More consumption
Zaney's on Nuuanu Ave. just north of Chinatown, is supposed
to be a must-see for its famous garlic chicken. Experience
indicates that those who rate it as such must be regulars at
cheap buffets. Not that the stuff is bad - in fact, it's
quite palatable for cheap fast Chinese. Thigh meat chicken
is deep-fried and then coated in a sugary garlicky sauce: it
retains its lovely crunch despite the coating, which is a
bit of a feat; but there is way not enough shoyu in the
recipe, and a touch of ginger would have helped as well to
cut the sweet. A healthy portion, 2 or 2 1/2 thighs' worth,
on the mini lunch, which came with a quite good though gummy
mac salad and decent though gummy rice. I'd consider going
back but would get plain chicken. And maybe a vegetable -
though the custom of putting lettuce salad in plate lunches
makes me shake my head with dismay.
=
Angelo Pietro, 1585 Kapiolani Blvd., is in the ground floor
of an office-shopping type complex at the edge of a pink
light district. It's apparently part of a Japanese-based
chain, and its "Italian" food often comes with a certain
Asian, er, perspective. I came here for the famous bacon
natto spaghetti - spaghetti I understand, and spaghetti and
bacon I understand, but natto? Natto, for the uninitiated,
is one of the more exotic cultured soybean products - I
don't know what microorganism is to blame for it, but what
you end up with is salty beans with a nice furuish taste
held together with strands of ropy glop. What came:
spaghetti, not in its first youth, and rather non-al-dente,
coated with the natto slime (the beans had fallen to the
bottom of the bowl), okay but not at all crisp bacon (the
dish would have been better with the textural contrast of
good hard-fried bacon), and a huge pile of nori julienne
on top. The dish, alas, is not notable in any way; the
experience is similar to what I'd imagine would obtain if
someone sneezed in my carbonara. The nori added a vague
intriguing fishiness, but it took on moisture from the
spaghetti steam and became sticky and unpleasant, adding
more texture than the natto had done.
Thank goodness for Kirin; the waiter, though, seemed a bit
disappointed that I managed to down the whole dish
without having to wash it down with a second one.

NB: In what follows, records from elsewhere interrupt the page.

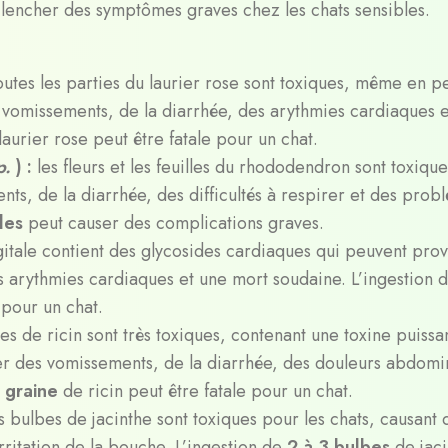
lencher des symptômes graves chez les chats sensibles.
outes les parties du laurier rose sont toxiques, même en pe
s vomissements, de la diarrhée, des arythmies cardiaques 
laurier rose peut être fatale pour un chat.
p.
) :
les fleurs et les feuilles du rhododendron sont toxique
nts, de la diarrhée, des difficultés à respirer et des prob
lles
peut causer des complications graves.
igitale contient des glycosides cardiaques qui peuvent pro
s arythmies cardiaques et une mort soudaine. L’ingestion 
 pour un chat.
nes de ricin sont très toxiques, contenant une toxine puissa
ser des vomissements, de la diarrhée, des douleurs abdomi
 graine
de ricin peut être fatale pour un chat.
s bulbes de jacinthe sont toxiques pour les chats, causant 
rritation de la bouche. L’ingestion de
2 à 3 bulbes
de jac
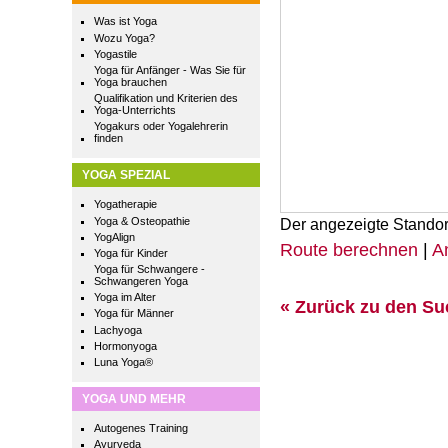
Was ist Yoga
Wozu Yoga?
Yogastile
Yoga für Anfänger - Was Sie für
Yoga brauchen
Qualifikation und Kriterien des
Yoga-Unterrichts
Yogakurs oder Yogalehrerin
finden
YOGA SPEZIAL
Yogatherapie
Yoga & Osteopathie
Der angezeigte Standor
YogAlign
Route berechnen
|
A
Yoga für Kinder
Yoga für Schwangere -
Schwangeren Yoga
Yoga im Alter
« Zurück zu den S
Yoga für Männer
Lachyoga
Hormonyoga
Luna Yoga®
YOGA UND MEHR
Autogenes Training
Ayurveda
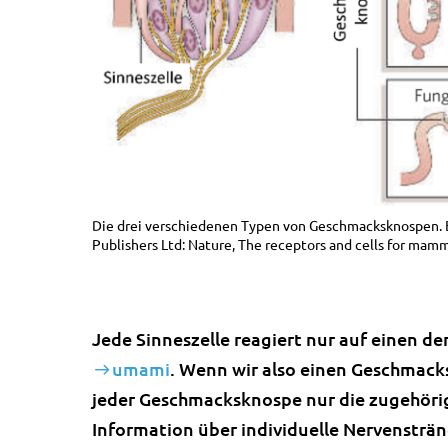
Die drei verschiedenen Typen von Geschmacksknospen. B
Publishers Ltd: Nature, The receptors and cells for mamm
Jede Sinneszelle reagiert nur auf einen der
umami
. Wenn wir also einen Geschmacks
jeder Geschmacksknospe nur die zugehörige
Information über individuelle Nervensträ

A propos the location, halfway through the meal a truly
gorgeous mixed blood girl in her late teens or early 20s,
dressed rather provocatively, sat at a nearby table and
kept looking over at me, and I don't think it was my amazing
handsomeness nor that of natto spaghetti that caused this
attention. I decided to take it innocently and assume that
she merely wanted to lure the miraculous mandarin someplace
and have some thugs sell him lingerie at inflated prices.